The future may be hybrid, but that comes with its own challenges in managing employee communication, engagement and stress levels.

Pay is important but is not the only factor
While income incentives remained the top factor for employee retention in this year’s survey, it actually dropped in importance from the 2017 questionnaire.  The reality is that while pay is a clear and objective figure to show how valued agents feel in their roles – other factors are at play.  Agents want support from management on tough calls combined with flexibility, defined career paths and better technology.

Outdated technology limits agent effectiveness
Not having the relevant data and/or appropriate technology was cited by 83% of agents as the largest barrier to resolving customer issues.  Conversely, agents with access to modern, cloud-based omnichannel technologies found greater success in managing those issues.  They also ultimately felt more connected to the business in the process.

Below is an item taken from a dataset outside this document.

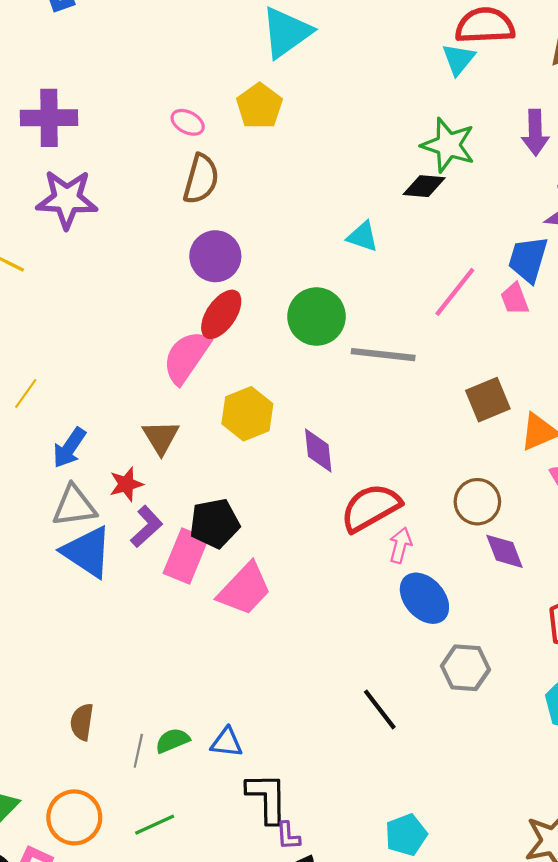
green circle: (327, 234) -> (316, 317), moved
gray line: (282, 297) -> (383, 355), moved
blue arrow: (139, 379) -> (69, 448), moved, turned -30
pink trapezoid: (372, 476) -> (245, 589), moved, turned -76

Feedback from the frontline
Thinking of the main challenges highlighted in the report here are three ways to protect agents and to minimise resignations:

  1. Make agents feel valued – when agents feel valued, their work becomes more meaningful and less stressful. Although the majority of agents want higher pay (55%), remuneration actually ranks third when it comes to the top reasons for leaving after ‘being unhappy in job’ (36%) and ‘limited growth opportunities’ (26%). Improved training and clear career paths are better long-term retention strategies.
  2. Keep pushing flexibility further – after higher pay, agents want flexibility (at 34%) but remember that flexibility is not just about where staff work but when they work.  Look for ways to give agents more control over their working day such as agent-driven scheduling processes and more real-time flexibility to accommodate the unexpected.
  3. Invest in agent-empowering technologies – that enable and encourage frontline staff to reach their full potential and deliver truly exceptional customer experiences to make your brand stand out from the crowd. The report shows agents appreciate the impact of self-service, automation and Artificial Intelligence (AI).  Rather than fearing for their jobs, agents welcome innovative tech as a means to free them from tedious tasks (40%) and focus on more fulfilling and higher-value service that only experienced human agents can provide (30%).